Im also new to fly fishing, some of you may have seen my other posts. Sooo..... what about advice techniques? I'm not talking casting techniques, I mean when to use a dry fly or wet fly? How to present it, and why? About the only thing I know is a few dry flies and cast it up stream and follow it down trying to get it right strike zone. And it worked so far on my 1 and only day out using my new fly rod. But I don't know much else, the DVD that came with my stuff teaches basic casting techniques etc. and even when I google or youtube videos thats all I get. But I'd like more or different presentations what they are and when you use them..... thanks


----------



## JuddCT (Sep 7, 2007)

I'd recommend actually taking a beginning/intermediate fly fishing course if you can't get out with an experienced friend/mentor. I know a couple of my friends from high school (never fished then) took a course up in Davis County from an old High School teacher (navidomskis -spelling?-) that they loved and that was how they go into fly fishing. They all thought I was crazy in high school going out fly fishing and now they are hooked!


----------



## lunkerjunker (Aug 8, 2011)

Grandpa D said:


> So how about a starter fly assortment to help.
> I'll start with a few dries.
> Royal Wulff size 12 to 18
> Griffith Gnat size 18 to 20
> ...


I think this is a pretty good list. With those nymps you can pretty much catch fish anywhere at any any time of the year.
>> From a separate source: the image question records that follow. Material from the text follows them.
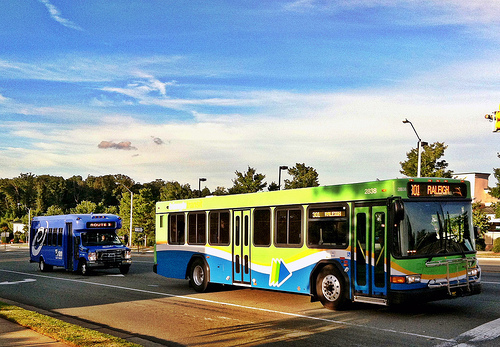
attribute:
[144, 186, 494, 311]
bus — green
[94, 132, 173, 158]
clouds — dark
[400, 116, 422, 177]
street lamp — metal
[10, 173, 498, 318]
bus — blue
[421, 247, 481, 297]
bike — metal 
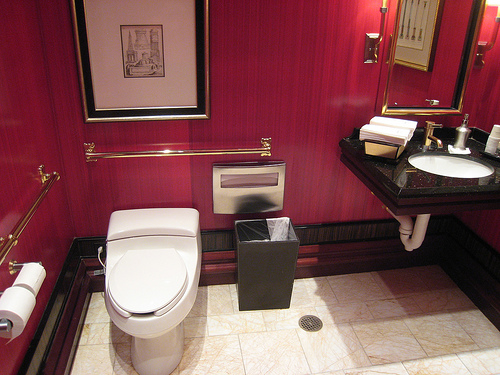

As for the basic dry flies I would add a parachute Adams and and Elk Hair Caddis.


----------



## trout bum (Oct 5, 2010)

I would add sow bugs and scudds as a back-up. They are in all tail-waters all year long no matter what is hatching. Although most of us would rather catch fish on dries, trout do the majority of thier feeding sub-surface. So you may have a little more success nymphing rather than trying to match the hatch.


----------



## JuddCT (Sep 7, 2007)

trout bum said:


> So you may have a little more success nymphing rather than trying to match the hatch.


Great advice to follow!


----------